Voici donc l’organisation que Pablo Iglesias voulait, il y a un an, chasser du sol espagnol et qu’il projette maintenant d’infiltrer afin de traiter les affaires internationales « depuis une perspective exclusivement européenne ».

Celui qui mettra en doute la cohérence de la position de Pablo Iglesias pourra se voir objecter avec raison que le leader de Podemos n’a pas changé de projet – exclure les Etats-Unis de la scène européenne – mais seulement de méthode – plutôt que de chasser l’OTAN, en faire une entité exclusivement européenne. Mais subsiste la question de savoir comment il mènera à bien sa politique du coucou consistant à chasser les Etats-Unis du poste de commandement de l’Alliance. Nous pouvons sérieusement nous demander de quels leviers il dispose – il ne le dit pas lui-même – afin de mener à bien son projet.

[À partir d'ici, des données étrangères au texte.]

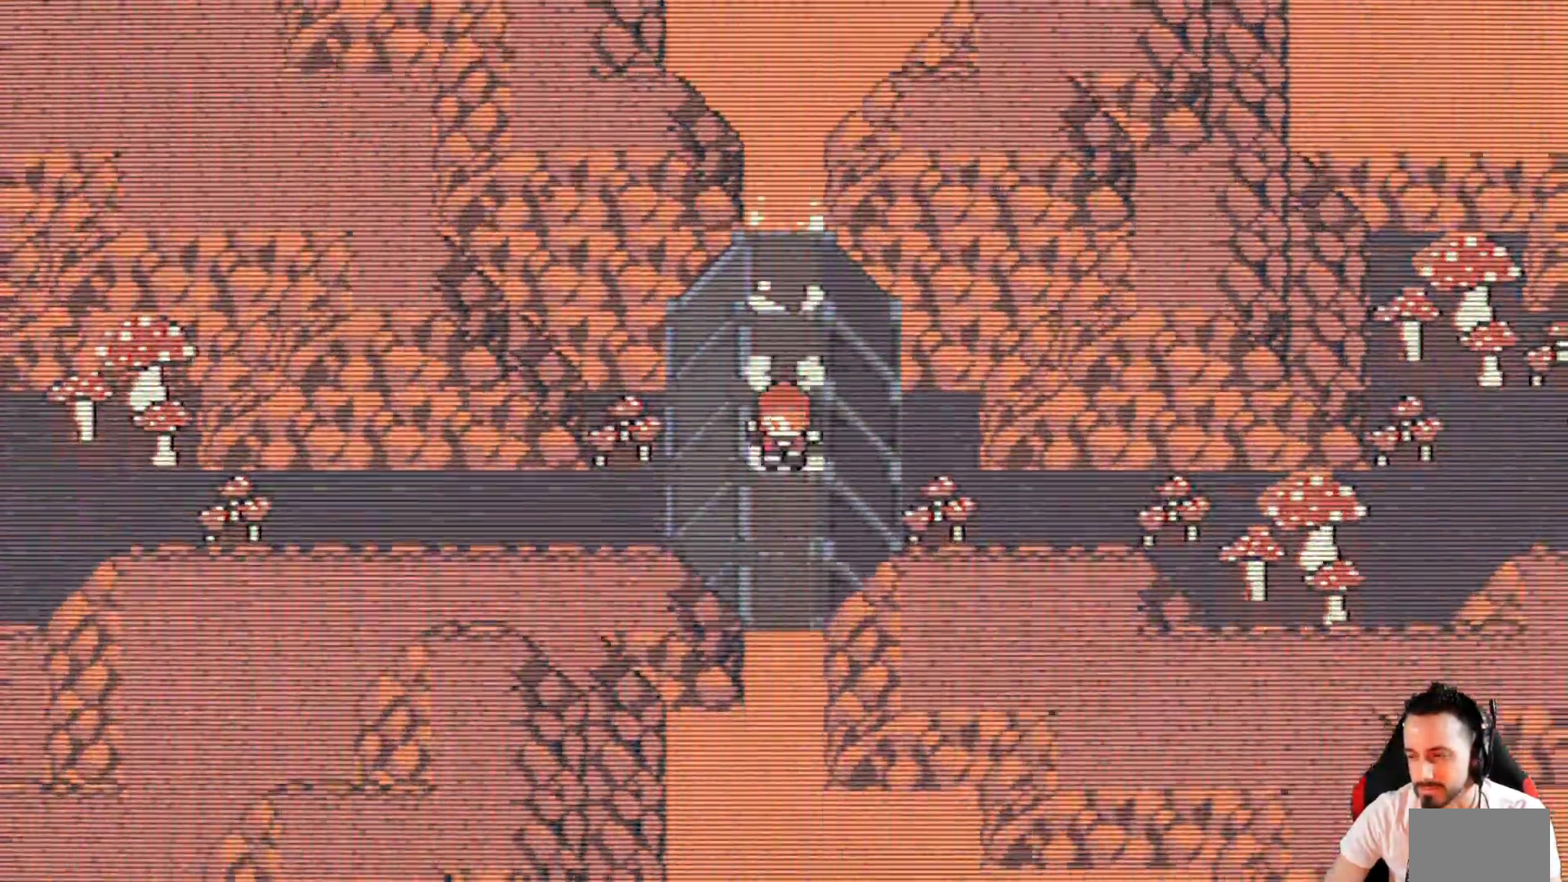
{"keys": ["down", "x"], "events": []}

D’une part, l’OTAN est une voix unique imposée depuis le dehors à un concert de nations en désaccord sur un grand nombre de questions géopolitiques – comment en effet définir une politique étrangère européenne conciliant les impératifs géopolitiques de la Pologne ou des Pays Baltes et qui n’ont rien à voir avec ceux de la France ou de l’Allemagne ? D’autre part, comme le rappelle Bruno Colson, « un effacement progressif de l’OTAN ferait un tort considérable aux Etats-Unis ». Il marquerait aussi l’arrêt du projet de conquête et de dislocation de la Russie qui dépasse le cadre étroit des promesses électorales du leader de Podemos.

Puisque Pablo Iglesias ment, et quelles que soient les raisons de ce mensonge – ignorance, calcul électoral ou duplicité –, nous craignons qu’il ne constitue pas un espoir sérieux pour les Espagnols qui souhaitent regagner une dignité qui leur a été confisquée par une classe politique opportuniste et compromise avec les oligarchies qui tirent les ficelles de la mondialisation.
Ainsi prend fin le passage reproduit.